Could you set down exactly the lines of the data below, starting at the one that holds "47: (442, 235, 6.14)" and ending at the one that holds "59: (424, 258, 5.87)", both included, and only those?

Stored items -
________________________

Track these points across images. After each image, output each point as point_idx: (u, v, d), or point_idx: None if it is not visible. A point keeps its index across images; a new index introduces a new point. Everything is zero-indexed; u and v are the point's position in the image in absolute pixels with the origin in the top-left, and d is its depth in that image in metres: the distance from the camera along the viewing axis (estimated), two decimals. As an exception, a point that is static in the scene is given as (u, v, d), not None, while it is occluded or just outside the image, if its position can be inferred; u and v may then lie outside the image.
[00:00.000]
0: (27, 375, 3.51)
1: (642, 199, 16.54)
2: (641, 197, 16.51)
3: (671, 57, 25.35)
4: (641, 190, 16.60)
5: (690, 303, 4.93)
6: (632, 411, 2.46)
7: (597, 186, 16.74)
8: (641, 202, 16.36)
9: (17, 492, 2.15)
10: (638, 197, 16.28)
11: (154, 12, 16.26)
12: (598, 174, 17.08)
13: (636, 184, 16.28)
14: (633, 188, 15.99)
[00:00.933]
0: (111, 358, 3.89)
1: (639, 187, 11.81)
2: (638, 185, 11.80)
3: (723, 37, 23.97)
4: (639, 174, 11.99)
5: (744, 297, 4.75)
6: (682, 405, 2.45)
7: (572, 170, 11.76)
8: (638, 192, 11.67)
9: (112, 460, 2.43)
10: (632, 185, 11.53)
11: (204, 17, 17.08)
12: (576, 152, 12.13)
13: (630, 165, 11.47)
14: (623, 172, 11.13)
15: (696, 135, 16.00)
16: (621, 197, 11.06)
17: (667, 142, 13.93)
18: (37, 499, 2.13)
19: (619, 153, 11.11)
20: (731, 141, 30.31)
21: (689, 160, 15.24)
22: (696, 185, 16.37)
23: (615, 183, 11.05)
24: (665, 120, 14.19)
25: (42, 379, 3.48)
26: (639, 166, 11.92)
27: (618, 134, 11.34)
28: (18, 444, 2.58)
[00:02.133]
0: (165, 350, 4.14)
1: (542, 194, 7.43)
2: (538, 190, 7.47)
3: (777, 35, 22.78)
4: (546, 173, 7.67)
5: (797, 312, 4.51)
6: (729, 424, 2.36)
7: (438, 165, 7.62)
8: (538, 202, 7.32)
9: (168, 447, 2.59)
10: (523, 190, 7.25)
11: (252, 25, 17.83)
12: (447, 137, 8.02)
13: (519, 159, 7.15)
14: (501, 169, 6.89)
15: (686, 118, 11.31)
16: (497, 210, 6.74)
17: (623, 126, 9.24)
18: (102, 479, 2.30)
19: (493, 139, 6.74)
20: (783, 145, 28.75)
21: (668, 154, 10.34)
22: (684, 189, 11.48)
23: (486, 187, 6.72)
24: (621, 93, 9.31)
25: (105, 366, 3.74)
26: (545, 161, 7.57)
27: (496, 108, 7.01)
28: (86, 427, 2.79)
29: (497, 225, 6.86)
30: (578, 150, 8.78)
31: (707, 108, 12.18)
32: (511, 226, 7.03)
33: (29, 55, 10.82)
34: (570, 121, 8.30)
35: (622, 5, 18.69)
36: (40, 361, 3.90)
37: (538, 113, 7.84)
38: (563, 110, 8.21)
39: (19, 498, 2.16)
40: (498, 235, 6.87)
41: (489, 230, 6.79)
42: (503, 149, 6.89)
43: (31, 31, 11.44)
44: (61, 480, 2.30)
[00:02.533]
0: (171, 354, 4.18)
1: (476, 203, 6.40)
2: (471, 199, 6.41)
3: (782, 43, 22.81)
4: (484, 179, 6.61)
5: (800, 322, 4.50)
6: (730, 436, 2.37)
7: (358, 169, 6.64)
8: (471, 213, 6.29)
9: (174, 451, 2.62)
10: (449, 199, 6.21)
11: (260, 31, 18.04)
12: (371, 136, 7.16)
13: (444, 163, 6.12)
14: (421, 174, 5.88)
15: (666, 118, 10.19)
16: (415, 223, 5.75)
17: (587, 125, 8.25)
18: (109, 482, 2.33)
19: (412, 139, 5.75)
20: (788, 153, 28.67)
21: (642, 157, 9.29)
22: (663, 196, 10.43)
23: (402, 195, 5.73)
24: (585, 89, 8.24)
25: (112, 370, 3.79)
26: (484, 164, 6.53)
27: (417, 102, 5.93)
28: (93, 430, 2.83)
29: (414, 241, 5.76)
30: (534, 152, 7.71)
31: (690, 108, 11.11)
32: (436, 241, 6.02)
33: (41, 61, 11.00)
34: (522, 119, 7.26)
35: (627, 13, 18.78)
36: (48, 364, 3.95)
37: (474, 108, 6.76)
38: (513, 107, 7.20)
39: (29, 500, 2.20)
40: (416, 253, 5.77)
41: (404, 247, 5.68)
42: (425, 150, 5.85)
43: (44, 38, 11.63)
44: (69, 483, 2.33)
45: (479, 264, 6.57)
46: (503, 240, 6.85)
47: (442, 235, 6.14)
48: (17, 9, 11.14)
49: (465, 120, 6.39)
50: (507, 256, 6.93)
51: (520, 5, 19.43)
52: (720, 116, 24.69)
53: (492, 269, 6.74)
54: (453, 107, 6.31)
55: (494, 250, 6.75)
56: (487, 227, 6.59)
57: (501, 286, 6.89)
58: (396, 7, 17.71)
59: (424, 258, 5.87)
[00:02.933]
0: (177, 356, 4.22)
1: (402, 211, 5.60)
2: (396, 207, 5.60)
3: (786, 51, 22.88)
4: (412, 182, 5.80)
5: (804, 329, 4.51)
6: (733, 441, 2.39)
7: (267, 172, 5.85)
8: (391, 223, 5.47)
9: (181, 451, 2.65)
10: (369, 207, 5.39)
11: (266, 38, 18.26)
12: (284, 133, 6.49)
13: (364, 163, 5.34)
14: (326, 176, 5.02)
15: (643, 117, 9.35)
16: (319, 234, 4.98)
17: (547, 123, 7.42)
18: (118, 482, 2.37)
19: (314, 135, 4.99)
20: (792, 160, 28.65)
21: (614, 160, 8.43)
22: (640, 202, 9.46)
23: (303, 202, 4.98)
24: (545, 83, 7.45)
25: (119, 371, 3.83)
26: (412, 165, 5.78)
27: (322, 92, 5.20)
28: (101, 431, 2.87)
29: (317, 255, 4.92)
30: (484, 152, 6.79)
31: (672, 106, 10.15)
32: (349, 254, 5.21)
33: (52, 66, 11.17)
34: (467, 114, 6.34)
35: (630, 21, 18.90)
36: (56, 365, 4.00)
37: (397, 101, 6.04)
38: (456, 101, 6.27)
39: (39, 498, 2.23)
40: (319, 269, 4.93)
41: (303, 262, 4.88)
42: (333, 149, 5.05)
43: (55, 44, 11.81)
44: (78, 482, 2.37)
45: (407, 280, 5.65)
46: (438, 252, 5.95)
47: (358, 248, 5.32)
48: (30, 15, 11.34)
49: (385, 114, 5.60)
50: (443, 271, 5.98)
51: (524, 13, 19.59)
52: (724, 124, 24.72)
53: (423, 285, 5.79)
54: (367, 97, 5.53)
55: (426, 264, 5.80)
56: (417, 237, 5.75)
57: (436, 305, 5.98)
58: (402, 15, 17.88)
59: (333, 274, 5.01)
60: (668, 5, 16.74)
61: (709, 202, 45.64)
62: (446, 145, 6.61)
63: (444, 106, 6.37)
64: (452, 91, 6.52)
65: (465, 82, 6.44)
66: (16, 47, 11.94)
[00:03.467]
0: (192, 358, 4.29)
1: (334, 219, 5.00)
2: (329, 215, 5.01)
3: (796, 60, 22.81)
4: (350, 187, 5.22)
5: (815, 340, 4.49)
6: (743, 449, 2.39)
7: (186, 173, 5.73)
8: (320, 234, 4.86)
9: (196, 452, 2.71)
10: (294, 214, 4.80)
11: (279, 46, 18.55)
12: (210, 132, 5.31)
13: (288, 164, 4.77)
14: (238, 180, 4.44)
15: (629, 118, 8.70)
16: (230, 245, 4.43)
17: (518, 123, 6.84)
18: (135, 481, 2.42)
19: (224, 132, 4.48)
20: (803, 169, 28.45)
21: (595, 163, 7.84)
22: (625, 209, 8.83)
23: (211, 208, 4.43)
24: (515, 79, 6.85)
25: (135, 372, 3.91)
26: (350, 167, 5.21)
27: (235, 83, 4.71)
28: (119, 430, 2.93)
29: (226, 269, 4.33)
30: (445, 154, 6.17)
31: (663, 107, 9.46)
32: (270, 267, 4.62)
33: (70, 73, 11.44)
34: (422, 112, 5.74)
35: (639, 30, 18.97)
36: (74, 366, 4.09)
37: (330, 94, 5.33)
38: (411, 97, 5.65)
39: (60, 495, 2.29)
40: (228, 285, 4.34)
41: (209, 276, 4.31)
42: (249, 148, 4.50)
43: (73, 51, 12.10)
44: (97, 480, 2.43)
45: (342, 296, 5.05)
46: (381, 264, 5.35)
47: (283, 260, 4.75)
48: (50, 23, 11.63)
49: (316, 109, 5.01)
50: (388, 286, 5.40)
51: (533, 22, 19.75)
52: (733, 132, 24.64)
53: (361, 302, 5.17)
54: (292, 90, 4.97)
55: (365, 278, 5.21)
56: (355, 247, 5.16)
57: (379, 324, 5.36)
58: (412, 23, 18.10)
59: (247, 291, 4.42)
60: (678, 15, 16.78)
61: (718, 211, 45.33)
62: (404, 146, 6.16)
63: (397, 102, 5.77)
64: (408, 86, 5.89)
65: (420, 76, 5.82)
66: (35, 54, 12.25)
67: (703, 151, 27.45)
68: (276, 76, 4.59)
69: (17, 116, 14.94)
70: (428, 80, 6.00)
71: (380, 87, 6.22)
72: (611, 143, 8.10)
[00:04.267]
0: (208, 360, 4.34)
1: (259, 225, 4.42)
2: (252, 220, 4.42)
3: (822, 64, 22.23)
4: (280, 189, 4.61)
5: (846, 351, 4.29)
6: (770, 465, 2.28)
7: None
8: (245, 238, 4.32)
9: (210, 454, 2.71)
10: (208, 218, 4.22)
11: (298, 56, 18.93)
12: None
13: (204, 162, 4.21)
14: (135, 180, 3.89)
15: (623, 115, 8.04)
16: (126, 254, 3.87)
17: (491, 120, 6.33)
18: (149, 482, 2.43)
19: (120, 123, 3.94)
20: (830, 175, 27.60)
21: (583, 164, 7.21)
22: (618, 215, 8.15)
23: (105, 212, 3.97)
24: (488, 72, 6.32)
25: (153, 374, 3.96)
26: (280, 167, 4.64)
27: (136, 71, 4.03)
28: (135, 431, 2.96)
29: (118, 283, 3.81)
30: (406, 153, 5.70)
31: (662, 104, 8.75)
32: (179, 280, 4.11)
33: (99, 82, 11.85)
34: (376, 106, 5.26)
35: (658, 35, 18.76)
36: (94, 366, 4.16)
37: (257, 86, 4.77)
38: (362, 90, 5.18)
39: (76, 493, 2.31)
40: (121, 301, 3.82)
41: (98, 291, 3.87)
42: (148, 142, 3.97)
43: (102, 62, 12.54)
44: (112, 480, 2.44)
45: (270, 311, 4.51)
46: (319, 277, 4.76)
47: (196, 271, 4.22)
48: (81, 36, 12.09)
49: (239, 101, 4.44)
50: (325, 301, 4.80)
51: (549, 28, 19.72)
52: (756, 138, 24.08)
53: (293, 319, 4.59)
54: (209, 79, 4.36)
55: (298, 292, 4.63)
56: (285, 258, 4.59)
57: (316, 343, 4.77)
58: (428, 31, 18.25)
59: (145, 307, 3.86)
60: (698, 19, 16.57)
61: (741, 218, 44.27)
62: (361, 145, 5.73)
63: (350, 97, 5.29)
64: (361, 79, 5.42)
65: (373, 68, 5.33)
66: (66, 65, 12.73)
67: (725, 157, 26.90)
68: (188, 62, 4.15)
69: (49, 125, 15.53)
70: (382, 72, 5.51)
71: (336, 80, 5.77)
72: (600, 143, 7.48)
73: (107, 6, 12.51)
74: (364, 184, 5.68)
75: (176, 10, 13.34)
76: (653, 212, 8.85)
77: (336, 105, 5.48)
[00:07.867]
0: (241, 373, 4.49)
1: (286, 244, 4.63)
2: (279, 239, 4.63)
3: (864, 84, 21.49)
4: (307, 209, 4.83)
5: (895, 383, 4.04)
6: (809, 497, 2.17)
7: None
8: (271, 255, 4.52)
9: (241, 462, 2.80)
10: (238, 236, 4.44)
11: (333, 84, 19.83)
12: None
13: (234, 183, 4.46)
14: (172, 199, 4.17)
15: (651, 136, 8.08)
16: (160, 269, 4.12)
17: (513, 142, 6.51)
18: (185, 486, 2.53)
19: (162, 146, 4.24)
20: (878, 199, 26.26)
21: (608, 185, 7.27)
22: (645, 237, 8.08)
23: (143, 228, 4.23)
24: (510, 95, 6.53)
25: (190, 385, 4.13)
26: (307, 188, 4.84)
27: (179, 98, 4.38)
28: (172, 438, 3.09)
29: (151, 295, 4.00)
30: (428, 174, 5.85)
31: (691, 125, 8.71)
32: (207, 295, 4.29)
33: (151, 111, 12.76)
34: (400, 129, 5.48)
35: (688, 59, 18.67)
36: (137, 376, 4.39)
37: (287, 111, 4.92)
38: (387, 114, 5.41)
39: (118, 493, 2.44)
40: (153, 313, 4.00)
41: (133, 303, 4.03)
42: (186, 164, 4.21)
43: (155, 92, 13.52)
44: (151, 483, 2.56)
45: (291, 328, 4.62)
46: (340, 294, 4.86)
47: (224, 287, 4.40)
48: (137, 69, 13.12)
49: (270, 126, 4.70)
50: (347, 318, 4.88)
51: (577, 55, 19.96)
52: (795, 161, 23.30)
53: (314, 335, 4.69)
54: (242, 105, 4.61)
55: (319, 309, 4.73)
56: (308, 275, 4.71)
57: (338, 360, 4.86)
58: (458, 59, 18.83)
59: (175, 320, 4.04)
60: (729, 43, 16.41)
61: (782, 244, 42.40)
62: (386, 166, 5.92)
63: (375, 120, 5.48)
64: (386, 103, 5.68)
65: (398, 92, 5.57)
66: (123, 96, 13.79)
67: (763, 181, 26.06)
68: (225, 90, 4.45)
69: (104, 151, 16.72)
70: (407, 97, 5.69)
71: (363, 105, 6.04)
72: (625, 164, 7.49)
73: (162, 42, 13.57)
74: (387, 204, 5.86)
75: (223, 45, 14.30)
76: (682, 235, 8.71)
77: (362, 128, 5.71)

________________________

REPLY -
47: (442, 235, 6.14)
48: (17, 9, 11.14)
49: (465, 120, 6.39)
50: (507, 256, 6.93)
51: (520, 5, 19.43)
52: (720, 116, 24.69)
53: (492, 269, 6.74)
54: (453, 107, 6.31)
55: (494, 250, 6.75)
56: (487, 227, 6.59)
57: (501, 286, 6.89)
58: (396, 7, 17.71)
59: (424, 258, 5.87)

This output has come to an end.